RECORDS FOR THIS EXERCISE START

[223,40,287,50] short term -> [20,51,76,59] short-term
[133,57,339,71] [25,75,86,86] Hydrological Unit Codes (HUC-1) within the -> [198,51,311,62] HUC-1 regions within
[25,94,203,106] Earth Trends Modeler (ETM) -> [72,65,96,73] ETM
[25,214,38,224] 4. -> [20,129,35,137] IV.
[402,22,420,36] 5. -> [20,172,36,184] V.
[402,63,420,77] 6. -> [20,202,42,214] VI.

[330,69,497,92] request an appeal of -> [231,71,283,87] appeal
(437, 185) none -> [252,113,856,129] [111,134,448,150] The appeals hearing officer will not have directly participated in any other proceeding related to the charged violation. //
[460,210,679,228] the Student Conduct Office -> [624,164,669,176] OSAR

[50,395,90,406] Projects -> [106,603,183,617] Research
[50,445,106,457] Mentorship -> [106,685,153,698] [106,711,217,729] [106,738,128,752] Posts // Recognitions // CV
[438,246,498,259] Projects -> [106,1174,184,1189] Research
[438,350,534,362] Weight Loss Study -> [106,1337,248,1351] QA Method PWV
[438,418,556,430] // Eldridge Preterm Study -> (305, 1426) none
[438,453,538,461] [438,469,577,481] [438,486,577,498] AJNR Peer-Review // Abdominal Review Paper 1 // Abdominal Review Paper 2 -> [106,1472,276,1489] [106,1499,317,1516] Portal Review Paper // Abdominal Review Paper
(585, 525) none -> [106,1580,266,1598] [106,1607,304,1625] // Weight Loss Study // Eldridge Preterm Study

RECORDS FOR THIS EXERCISE END
RECORDS FOR THIS EXERCISE START

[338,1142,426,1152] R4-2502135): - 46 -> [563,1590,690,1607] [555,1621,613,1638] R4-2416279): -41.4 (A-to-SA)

RECORDS FOR THIS EXERCISE END
RECORDS FOR THIS EXERCISE START

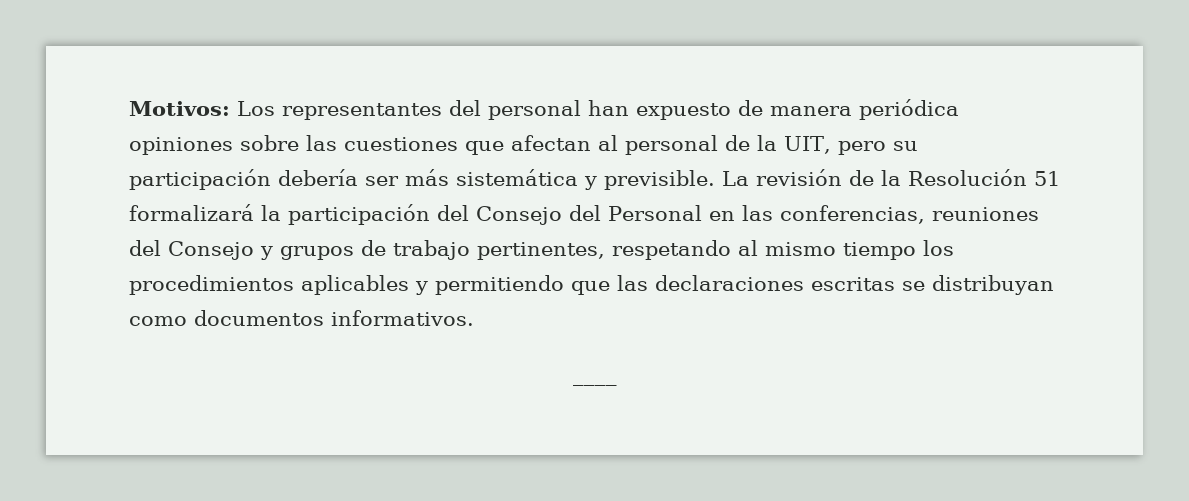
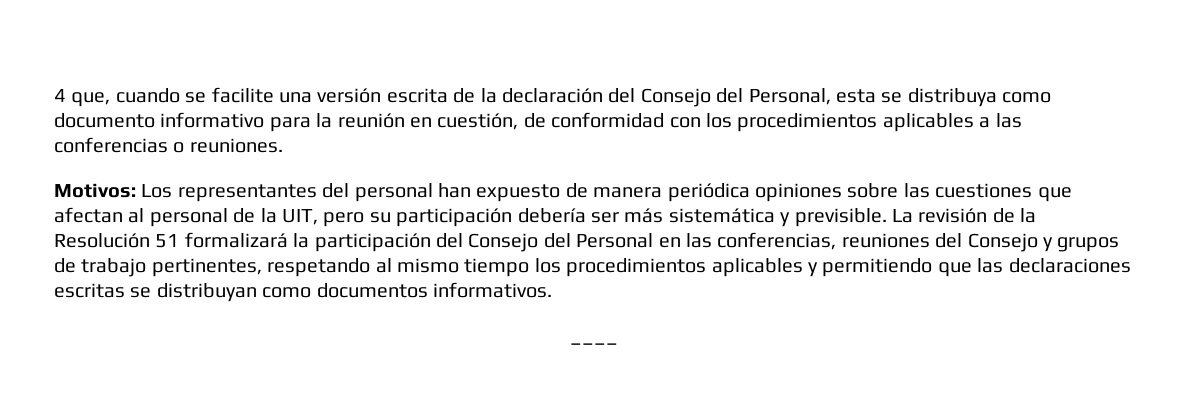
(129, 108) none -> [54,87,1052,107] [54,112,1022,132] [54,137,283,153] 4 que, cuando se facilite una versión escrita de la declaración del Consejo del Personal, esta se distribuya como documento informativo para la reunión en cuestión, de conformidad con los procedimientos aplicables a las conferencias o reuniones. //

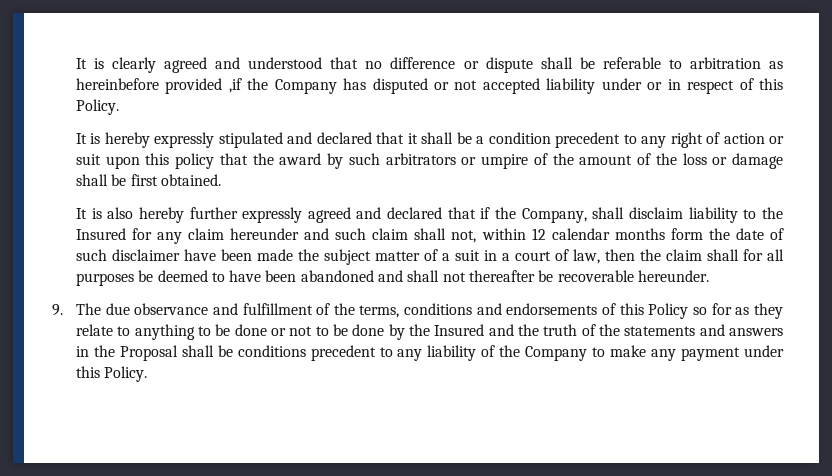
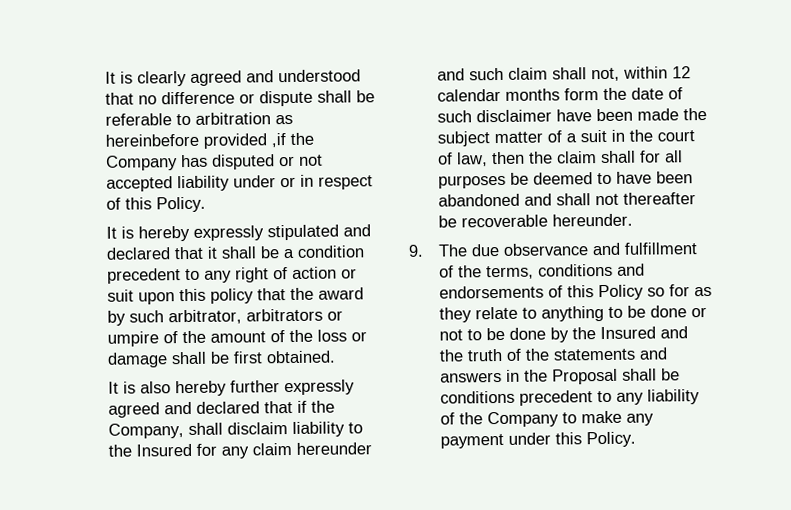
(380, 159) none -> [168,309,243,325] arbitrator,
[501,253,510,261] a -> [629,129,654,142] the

RECORDS FOR THIS EXERCISE END

• _TASK STATEMENT_
Copy the stretch of the records above that runs from the line with "[223,40,287,50] short term" through the line with "[402,22,420,36] 5. -> [20,172,36,184] V.". Both end lines belong in the copy, and nothing else does.

• _FINAL ANSWER_
[223,40,287,50] short term -> [20,51,76,59] short-term
[133,57,339,71] [25,75,86,86] Hydrological Unit Codes (HUC-1) within the -> [198,51,311,62] HUC-1 regions within
[25,94,203,106] Earth Trends Modeler (ETM) -> [72,65,96,73] ETM
[25,214,38,224] 4. -> [20,129,35,137] IV.
[402,22,420,36] 5. -> [20,172,36,184] V.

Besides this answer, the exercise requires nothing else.